(Stored data entries)
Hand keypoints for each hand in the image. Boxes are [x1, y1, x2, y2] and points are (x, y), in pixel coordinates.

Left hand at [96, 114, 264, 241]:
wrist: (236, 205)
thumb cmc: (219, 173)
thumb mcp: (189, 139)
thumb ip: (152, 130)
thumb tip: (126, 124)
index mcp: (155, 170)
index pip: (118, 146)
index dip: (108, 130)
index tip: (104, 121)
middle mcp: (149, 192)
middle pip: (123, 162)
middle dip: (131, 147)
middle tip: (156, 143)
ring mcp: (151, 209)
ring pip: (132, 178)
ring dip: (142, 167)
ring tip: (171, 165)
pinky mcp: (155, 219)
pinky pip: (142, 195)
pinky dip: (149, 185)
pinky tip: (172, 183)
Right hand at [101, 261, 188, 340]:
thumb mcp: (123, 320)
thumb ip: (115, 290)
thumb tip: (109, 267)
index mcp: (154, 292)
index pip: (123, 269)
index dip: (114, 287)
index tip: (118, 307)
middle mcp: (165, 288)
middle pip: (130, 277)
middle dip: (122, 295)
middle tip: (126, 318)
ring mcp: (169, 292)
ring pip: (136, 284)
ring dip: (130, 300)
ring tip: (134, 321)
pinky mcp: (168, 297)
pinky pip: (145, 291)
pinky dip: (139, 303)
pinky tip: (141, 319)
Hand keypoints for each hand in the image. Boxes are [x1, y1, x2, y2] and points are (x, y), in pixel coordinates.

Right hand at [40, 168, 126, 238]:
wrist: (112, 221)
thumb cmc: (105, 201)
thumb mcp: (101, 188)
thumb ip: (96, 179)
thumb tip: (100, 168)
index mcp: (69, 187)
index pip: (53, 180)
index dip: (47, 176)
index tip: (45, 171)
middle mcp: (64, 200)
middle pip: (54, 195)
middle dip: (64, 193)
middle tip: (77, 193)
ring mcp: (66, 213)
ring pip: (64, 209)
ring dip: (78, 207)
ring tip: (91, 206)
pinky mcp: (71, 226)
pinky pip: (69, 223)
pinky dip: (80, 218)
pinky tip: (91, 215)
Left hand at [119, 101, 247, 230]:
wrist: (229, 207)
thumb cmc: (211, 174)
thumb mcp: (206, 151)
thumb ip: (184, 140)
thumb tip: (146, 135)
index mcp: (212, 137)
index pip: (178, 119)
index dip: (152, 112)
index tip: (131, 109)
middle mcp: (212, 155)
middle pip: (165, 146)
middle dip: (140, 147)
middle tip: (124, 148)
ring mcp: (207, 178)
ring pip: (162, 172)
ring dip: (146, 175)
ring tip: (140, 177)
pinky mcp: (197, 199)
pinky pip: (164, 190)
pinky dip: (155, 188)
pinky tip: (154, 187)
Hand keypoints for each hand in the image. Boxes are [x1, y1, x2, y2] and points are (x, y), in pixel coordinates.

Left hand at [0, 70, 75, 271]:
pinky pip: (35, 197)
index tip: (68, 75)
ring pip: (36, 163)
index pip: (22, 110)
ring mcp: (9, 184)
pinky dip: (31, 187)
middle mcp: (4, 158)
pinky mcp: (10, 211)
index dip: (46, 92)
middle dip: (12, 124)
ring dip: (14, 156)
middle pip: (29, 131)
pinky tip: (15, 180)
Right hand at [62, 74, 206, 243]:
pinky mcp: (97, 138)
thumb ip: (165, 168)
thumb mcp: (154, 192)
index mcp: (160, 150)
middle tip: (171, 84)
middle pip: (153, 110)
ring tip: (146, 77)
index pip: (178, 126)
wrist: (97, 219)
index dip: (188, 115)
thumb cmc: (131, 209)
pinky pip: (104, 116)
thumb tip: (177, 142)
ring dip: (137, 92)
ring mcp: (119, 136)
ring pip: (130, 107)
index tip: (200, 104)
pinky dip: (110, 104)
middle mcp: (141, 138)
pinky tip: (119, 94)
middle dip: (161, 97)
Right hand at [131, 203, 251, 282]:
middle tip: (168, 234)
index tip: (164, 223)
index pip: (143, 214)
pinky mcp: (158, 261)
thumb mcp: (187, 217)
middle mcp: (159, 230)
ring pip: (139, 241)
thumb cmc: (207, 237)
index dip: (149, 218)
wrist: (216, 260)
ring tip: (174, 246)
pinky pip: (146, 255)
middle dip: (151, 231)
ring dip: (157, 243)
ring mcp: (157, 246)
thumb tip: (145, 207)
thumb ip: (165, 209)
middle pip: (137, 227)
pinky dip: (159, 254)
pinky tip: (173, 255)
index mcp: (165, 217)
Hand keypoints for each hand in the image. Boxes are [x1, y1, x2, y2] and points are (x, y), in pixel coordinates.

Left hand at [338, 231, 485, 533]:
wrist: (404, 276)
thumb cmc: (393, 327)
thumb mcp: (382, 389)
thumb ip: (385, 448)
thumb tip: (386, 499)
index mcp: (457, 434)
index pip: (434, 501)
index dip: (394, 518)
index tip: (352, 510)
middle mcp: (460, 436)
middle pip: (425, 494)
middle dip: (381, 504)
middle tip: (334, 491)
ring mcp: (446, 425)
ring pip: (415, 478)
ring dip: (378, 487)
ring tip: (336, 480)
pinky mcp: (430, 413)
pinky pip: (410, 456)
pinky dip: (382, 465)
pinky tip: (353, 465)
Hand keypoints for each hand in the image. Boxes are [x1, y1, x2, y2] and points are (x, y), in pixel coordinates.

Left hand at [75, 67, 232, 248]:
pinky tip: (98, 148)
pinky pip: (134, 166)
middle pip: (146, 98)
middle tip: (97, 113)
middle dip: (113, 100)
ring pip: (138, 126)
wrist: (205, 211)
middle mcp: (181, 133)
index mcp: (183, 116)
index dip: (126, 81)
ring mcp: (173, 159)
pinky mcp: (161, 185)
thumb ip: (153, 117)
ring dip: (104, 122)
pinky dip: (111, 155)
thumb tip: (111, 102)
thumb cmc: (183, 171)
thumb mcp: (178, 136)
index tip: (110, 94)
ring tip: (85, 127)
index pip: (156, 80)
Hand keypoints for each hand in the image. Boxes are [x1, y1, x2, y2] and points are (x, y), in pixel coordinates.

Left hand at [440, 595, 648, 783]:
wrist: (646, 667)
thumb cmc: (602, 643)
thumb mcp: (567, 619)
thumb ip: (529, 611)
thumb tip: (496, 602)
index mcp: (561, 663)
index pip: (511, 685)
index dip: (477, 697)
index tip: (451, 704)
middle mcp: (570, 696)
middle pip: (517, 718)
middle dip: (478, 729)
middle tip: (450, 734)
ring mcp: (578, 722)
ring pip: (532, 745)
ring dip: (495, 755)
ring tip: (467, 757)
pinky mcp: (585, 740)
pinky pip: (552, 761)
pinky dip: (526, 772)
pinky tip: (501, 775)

■ Exercise brief: Would you print exactly, and only, the lines of the data above from the line with "index mcp: (183, 116)" through the line with "thumb mcp: (567, 619)", inclusive?

■ Answer:
index mcp: (183, 116)
index dip: (126, 81)
ring mcp: (173, 159)
pinky mcp: (161, 185)
thumb ip: (153, 117)
ring dip: (104, 122)
pinky dip: (111, 155)
thumb tip: (111, 102)
thumb cmc: (183, 171)
thumb mcp: (178, 136)
index tip: (110, 94)
ring tip: (85, 127)
index pip: (156, 80)
Hand keypoints for each hand in the image. Boxes are [x1, y1, x2, y2] and points are (x, y), in pixel coordinates.

Left hand at [440, 595, 648, 783]:
wrist: (646, 667)
thumb cmc: (602, 643)
thumb mcp: (567, 619)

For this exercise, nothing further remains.